**WORK REQUEST:** Find the line with "IT88Y0854937490000000020957." in the entries below, then reproduce it and every line after it down to and including the line with "Camminiamo come una", exactly.

[DATA EXTRACT]

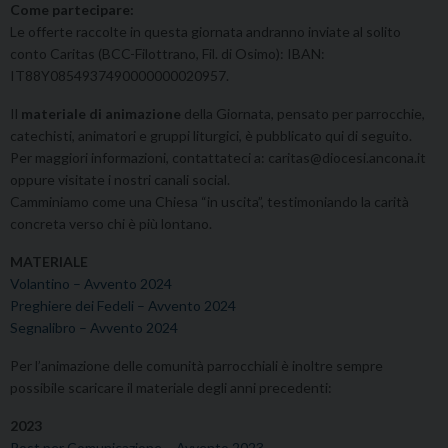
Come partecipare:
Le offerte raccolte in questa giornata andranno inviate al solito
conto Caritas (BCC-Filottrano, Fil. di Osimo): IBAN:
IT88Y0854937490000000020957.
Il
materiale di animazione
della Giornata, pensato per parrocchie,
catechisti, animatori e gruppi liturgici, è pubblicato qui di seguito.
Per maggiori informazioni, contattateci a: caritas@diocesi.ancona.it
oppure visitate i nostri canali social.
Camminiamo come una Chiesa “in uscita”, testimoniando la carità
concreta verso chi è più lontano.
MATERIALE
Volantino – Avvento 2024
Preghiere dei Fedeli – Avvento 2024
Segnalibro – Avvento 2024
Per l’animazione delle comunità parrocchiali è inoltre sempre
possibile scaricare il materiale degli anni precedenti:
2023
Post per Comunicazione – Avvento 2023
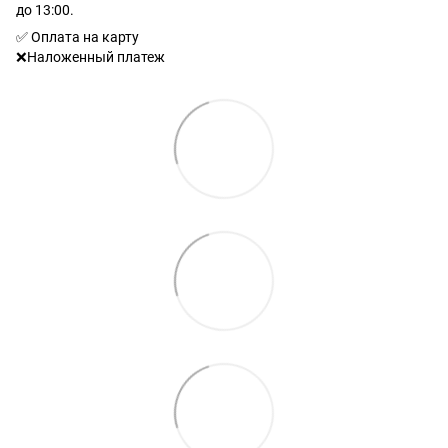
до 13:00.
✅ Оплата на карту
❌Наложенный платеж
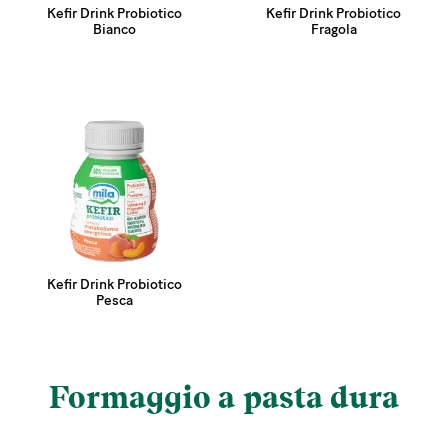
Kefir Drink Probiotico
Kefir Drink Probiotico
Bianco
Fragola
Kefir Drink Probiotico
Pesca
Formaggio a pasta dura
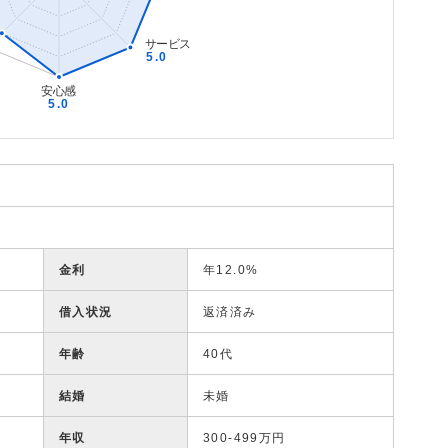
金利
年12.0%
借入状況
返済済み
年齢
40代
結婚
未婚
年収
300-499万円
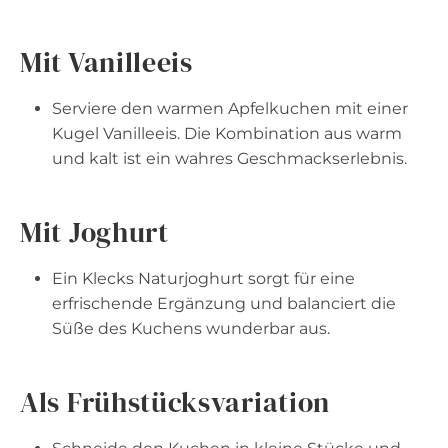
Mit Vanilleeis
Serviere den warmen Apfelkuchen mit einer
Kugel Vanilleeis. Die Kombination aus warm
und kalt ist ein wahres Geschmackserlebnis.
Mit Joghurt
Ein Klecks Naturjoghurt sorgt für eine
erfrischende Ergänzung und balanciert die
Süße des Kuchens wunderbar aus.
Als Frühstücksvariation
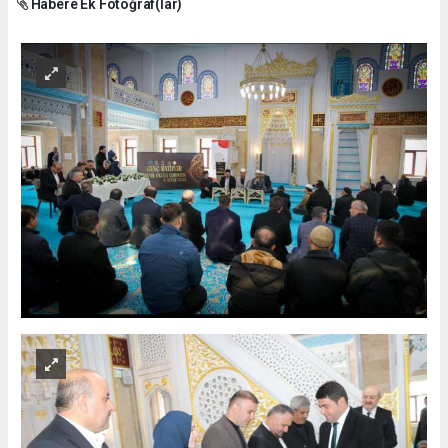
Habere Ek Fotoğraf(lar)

[/DATA EXTRACT]
[DATA EXTRACT]

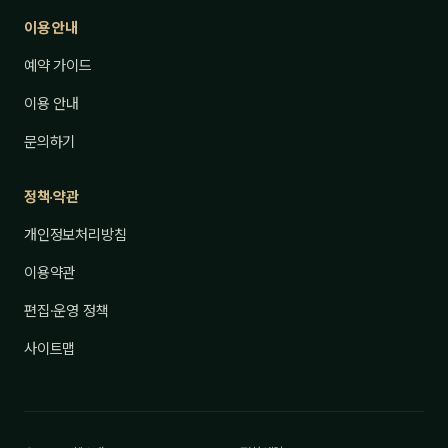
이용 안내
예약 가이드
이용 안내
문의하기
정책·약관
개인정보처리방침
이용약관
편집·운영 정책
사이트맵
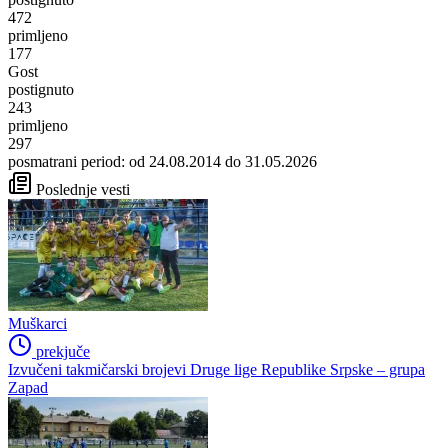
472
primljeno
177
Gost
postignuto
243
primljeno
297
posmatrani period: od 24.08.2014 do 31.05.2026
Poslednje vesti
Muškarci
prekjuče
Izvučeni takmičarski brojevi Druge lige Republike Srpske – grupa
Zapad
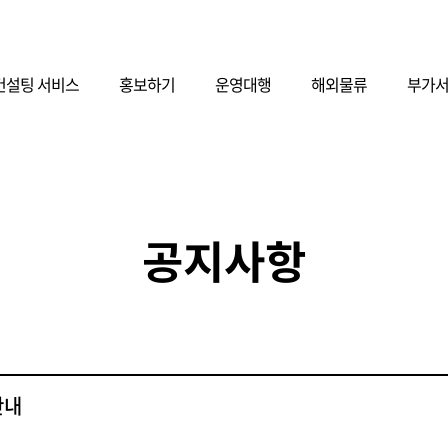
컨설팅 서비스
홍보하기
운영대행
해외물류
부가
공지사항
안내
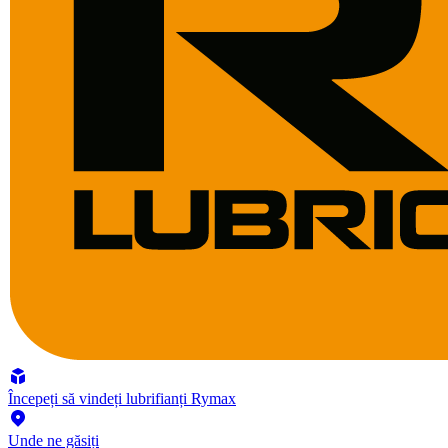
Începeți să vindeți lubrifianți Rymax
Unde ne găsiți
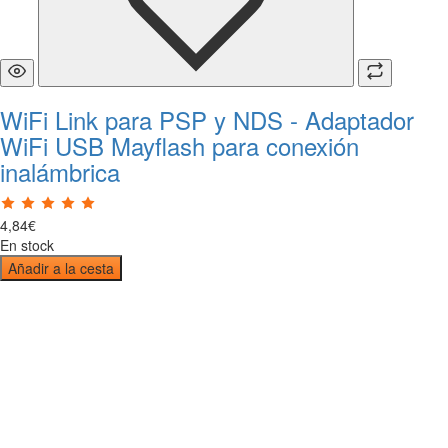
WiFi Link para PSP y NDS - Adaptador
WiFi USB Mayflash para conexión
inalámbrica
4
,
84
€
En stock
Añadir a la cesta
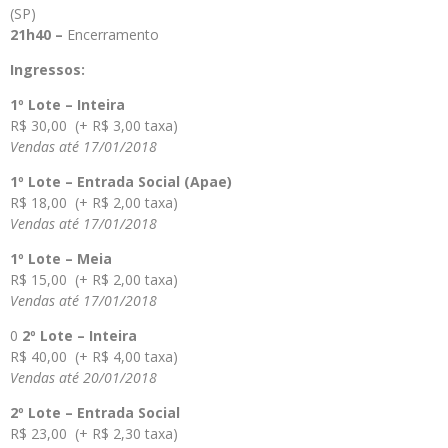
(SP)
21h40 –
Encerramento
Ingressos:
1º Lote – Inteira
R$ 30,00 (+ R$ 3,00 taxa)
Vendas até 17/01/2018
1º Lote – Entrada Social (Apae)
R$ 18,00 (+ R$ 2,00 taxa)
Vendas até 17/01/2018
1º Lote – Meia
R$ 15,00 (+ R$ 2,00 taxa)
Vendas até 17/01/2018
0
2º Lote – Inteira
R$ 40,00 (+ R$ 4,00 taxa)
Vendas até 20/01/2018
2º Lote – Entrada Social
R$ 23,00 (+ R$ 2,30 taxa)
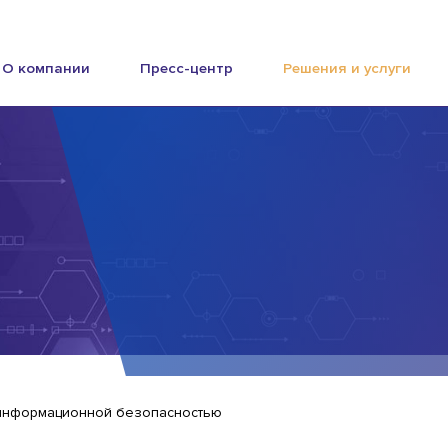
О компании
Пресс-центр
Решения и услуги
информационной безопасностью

[/DATA EXTRACT]
[DATA EXTRACT]

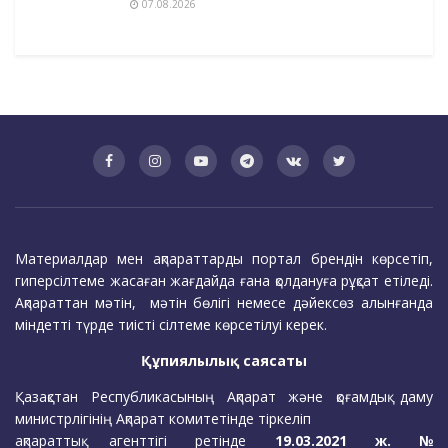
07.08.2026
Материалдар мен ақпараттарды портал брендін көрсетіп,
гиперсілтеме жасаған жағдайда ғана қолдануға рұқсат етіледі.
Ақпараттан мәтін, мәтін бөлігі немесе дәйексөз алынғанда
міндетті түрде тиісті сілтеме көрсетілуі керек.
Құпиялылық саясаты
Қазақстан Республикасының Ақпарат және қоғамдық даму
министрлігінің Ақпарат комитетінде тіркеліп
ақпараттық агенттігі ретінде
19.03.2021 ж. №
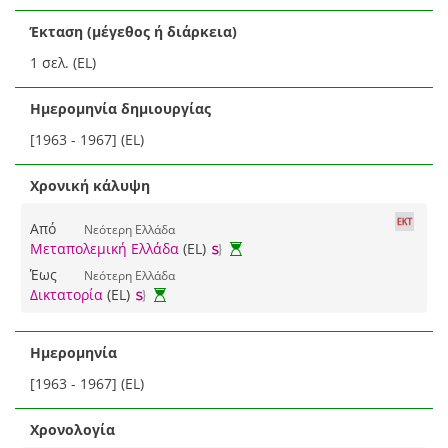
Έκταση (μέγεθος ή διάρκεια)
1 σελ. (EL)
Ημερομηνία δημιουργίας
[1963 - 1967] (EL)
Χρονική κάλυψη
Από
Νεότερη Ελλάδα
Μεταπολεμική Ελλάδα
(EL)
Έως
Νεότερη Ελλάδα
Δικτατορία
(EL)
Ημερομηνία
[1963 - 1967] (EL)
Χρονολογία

[/DATA EXTRACT]

**TASK RESULT:**
IT88Y0854937490000000020957.
Il
materiale di animazione
della Giornata, pensato per parrocchie,
catechisti, animatori e gruppi liturgici, è pubblicato qui di seguito.
Per maggiori informazioni, contattateci a: caritas@diocesi.ancona.it
oppure visitate i nostri canali social.
Camminiamo come una Chiesa “in uscita”, testimoniando la carità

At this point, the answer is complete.